Answer these from the churn prediction notebook:
1. Which classifier does the model use?
2. What accuracy does the model reach on the test set?
3. How many trees does the classifier build?

## TEXT PASSAGE
BEGIN

# Customer Churn Prediction Model

This notebook implements a machine learning model to predict customer churn for a subscription service.

## Methodology

We use a Random Forest classifier with the following features:
- Customer tenure (months)
- Monthly charges
- Total charges
- Contract type
- Payment method

## Expected Accuracy

The model achieves approximately 85% accuracy on the test set.

In [None]:
import pandas as pd
import numpy as np
from sklearn.ensemble import RandomForestClassifier
from sklearn.model_selection import train_test_split
from sklearn.metrics import accuracy_score, classification_report

def load_customer_data(filepath):
    """Load customer data from CSV file"""
    return pd.read_csv(filepath)

def preprocess_features(df):
    """Preprocess and engineer features for the model"""
    df['tenure_group'] = pd.cut(df['tenure'], bins=[0, 12, 24, 60, 100], labels=['0-1 year', '1-2 years', '2-5 years', '5+ years'])
    df = pd.get_dummies(df, columns=['contract_type', 'payment_method', 'tenure_group'])
    return df

def train_churn_model(X_train, y_train):
    """Train Random Forest model for churn prediction"""
    model = RandomForestClassifier(n_estimators=100, max_depth=10, random_state=42)
    model.fit(X_train, y_train)
    return model

def evaluate_model(model, X_test, y_test):
    """Evaluate model performance on test set"""
    predictions = model.predict(X_test)
    accuracy = accuracy_score(y_test, predictions)
    report = classification_report(y_test, predictions)
    return accuracy, report

## Data Loading and Preprocessing

We load the customer data and perform feature engineering to prepare it for the model.

In [None]:
# Load data
df = load_customer_data('customer_data.csv')

# Preprocess
df_processed = preprocess_features(df)

# Split features and target
X = df_processed.drop('churn', axis=1)
y = df_processed['churn']

# Train-test split
X_train, X_test, y_train, y_test = train_test_split(X, y, test_size=0.2, random_state=42)

## Model Training

Train the Random Forest classifier on the training data.

In [None]:
# Train model
model = train_churn_model(X_train, y_train)

# Evaluate
accuracy, report = evaluate_model(model, X_test, y_test)

print(f'Model Accuracy: {accuracy:.2%}')
print('\nClassification Report:')
print(report)

END

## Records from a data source
BEGIN

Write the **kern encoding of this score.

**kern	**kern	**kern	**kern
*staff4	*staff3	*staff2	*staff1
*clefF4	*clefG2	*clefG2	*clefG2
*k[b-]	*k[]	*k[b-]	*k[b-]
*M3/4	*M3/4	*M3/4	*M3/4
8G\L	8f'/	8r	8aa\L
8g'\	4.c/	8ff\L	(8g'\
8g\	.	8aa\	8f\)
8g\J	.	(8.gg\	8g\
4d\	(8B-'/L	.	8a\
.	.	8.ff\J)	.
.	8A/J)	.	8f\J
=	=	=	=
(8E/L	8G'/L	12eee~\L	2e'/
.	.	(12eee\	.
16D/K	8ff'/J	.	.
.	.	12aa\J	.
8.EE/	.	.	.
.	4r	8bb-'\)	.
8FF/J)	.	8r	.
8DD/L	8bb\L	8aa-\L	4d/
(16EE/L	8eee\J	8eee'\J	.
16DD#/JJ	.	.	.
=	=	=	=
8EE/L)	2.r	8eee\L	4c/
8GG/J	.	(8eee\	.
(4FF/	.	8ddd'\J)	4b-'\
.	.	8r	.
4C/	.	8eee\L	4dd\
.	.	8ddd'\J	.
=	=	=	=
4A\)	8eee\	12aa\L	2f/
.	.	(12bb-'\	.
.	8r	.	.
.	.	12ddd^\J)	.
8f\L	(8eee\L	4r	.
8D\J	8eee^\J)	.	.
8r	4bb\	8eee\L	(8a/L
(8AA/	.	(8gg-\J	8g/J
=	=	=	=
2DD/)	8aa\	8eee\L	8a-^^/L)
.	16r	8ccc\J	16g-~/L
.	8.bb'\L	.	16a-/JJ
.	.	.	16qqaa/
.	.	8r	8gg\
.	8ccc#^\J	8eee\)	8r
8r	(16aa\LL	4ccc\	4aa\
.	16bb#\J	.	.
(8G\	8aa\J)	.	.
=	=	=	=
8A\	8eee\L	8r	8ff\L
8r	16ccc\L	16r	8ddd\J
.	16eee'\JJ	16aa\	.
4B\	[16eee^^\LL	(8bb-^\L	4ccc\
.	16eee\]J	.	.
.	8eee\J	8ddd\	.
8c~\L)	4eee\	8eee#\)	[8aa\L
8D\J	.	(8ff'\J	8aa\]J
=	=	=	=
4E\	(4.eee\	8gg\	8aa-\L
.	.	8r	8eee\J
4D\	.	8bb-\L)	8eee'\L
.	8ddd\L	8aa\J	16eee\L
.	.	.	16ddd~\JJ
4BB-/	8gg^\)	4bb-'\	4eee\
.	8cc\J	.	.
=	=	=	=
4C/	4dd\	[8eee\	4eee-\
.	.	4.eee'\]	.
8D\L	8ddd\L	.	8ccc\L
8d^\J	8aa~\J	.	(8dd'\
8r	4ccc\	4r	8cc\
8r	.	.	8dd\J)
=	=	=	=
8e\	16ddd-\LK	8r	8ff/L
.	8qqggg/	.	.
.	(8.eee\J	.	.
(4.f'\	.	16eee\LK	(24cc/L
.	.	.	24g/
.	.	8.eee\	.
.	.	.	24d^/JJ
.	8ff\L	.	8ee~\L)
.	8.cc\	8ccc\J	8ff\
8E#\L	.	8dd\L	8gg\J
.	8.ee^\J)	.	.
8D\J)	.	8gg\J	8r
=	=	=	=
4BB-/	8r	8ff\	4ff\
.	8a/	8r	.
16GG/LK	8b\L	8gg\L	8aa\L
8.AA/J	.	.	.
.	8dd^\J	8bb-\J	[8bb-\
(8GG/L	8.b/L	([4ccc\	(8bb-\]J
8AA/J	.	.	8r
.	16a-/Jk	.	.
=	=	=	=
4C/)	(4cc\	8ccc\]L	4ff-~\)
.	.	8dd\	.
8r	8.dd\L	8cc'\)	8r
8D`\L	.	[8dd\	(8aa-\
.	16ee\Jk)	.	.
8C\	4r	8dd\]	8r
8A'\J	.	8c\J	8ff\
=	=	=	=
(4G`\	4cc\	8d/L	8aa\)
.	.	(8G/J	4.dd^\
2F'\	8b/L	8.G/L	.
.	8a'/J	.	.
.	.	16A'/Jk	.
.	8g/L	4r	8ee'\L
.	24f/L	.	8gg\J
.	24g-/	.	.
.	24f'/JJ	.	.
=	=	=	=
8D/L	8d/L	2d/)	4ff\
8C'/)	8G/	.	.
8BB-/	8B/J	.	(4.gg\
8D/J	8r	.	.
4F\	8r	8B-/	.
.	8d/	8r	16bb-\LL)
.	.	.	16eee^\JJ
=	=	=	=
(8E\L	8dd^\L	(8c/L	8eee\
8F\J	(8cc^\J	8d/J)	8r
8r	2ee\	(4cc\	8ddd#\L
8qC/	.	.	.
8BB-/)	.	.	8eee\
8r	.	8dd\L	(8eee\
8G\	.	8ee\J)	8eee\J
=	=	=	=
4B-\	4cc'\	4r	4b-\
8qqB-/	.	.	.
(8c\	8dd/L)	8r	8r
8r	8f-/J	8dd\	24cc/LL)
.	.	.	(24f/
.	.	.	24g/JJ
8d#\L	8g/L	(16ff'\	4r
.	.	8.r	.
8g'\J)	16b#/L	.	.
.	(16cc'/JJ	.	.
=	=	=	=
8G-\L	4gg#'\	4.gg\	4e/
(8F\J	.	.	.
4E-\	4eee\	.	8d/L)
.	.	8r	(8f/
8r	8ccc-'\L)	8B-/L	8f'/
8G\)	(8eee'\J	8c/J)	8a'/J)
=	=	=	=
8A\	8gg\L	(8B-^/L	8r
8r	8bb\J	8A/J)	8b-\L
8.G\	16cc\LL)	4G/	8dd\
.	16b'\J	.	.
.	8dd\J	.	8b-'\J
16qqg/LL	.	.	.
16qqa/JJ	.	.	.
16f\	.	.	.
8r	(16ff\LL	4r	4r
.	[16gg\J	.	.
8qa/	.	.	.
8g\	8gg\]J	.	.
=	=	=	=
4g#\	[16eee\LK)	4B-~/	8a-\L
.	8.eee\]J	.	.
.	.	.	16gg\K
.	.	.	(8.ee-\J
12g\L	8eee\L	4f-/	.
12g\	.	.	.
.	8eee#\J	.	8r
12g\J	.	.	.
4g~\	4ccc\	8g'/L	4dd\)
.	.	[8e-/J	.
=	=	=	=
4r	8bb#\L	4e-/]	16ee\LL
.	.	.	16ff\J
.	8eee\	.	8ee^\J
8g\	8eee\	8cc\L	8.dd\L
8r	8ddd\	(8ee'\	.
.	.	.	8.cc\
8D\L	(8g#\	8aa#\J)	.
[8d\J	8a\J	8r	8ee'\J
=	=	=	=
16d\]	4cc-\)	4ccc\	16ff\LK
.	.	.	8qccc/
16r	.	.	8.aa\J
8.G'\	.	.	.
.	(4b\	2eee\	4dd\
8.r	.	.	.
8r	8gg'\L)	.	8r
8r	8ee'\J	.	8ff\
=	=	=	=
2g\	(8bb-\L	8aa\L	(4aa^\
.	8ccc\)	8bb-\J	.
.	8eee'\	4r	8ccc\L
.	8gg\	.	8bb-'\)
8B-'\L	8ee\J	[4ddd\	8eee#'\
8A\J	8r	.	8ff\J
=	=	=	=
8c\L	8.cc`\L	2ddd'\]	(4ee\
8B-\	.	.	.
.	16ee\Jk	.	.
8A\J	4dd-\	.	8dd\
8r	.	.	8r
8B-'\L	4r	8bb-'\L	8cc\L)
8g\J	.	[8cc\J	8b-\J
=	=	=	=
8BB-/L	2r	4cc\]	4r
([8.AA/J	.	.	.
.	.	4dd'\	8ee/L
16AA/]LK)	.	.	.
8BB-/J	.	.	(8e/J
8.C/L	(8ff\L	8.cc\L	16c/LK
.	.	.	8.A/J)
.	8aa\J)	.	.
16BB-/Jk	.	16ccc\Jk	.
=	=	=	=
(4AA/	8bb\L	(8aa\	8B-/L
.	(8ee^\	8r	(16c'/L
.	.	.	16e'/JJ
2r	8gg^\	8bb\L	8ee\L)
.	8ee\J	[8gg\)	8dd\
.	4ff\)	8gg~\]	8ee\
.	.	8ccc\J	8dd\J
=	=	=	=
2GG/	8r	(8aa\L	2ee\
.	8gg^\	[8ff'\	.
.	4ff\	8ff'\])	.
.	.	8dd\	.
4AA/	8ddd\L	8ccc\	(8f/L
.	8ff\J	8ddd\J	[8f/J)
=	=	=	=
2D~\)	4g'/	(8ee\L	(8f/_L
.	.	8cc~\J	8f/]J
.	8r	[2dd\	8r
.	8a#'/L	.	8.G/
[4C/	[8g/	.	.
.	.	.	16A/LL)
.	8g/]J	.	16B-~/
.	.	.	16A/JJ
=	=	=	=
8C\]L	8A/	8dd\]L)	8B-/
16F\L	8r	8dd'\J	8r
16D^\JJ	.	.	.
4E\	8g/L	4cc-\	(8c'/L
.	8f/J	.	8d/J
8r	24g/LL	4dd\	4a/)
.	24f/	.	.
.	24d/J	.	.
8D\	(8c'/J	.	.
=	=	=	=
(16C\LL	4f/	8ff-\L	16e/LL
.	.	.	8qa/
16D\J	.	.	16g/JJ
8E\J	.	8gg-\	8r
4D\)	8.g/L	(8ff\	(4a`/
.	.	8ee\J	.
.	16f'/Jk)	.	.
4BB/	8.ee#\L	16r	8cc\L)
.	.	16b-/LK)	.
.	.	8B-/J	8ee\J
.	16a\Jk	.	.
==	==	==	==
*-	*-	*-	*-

END

## ANSWER BOX
1. A Random Forest classifier.
2. About 85%.
3. 100 (n_estimators=100).